UK Emissions Trading Scheme

(asked on 16th December 2021) - View Source

Question to the Department for Business, Energy and Industrial Strategy:

To ask the Secretary of State for Business, Energy and Industrial Strategy, with reference to the decision of 14 December 2021 by the UK ETS Authority not to intervene in the UK Emissions Trading Scheme after the cost containment mechanism was triggered, what assessment he has made of the compatibility of that decision with the Government's policy on support for industry in an energy transition to a low carbon economy; and what the criteria are for intervention by the UK ETS Authority to be approved.


Answered by
Greg Hands Portrait
Greg Hands
Minister of State (Department for Business and Trade)
This question was answered on 11th January 2022

The UK ETS Authority determined that a decision to not intervene on this occasion would uphold the objectives of the UK ETS as a market-based approach to reducing emissions and incentivising participants to find the most cost-effective solutions to decarbonise.

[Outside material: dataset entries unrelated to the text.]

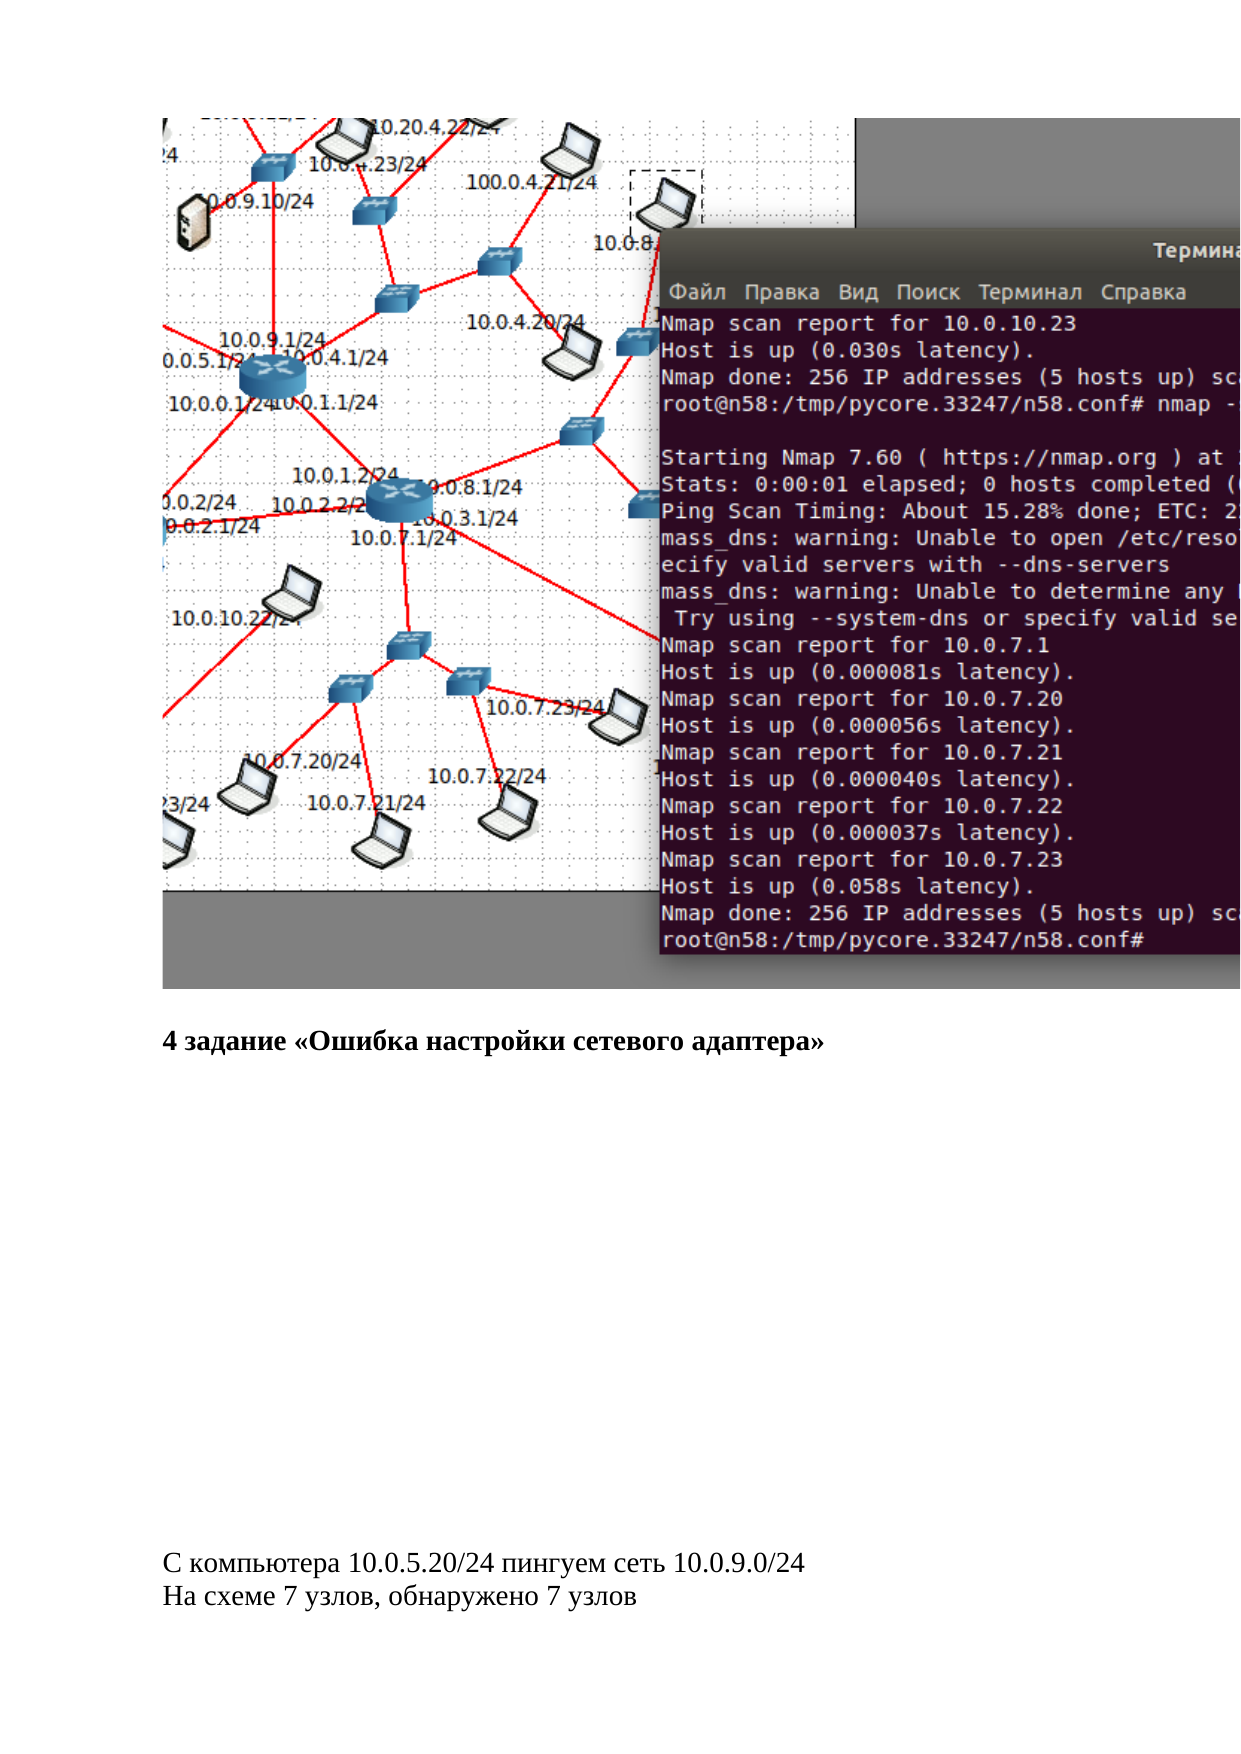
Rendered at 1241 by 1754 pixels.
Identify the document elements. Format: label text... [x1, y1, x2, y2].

text С компьютера 10.0.5.20/24 пингуем сеть 10.0.9.0/24 [162, 1545, 1152, 1578]
picture [162, 118, 1241, 989]
text На схеме 7 узлов, обнаружено 7 узлов [162, 1578, 1152, 1612]
text 4 задание «Ошибка настройки сетевого адаптера» [162, 1023, 1152, 1056]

The Government has set up multiple funding streams to support industry’s transition to net zero, including the Industrial Energy Transformation Fund worth £315 million and £1 billion set aside for the Carbon Capture, Utilisation and Storage Fund.

Should the CCM be triggered again, the UK ETS Authority will consider up to date evidence from the market that enables a decision to be taken based on the most relevant factors affecting UK ETS allowance prices at that time.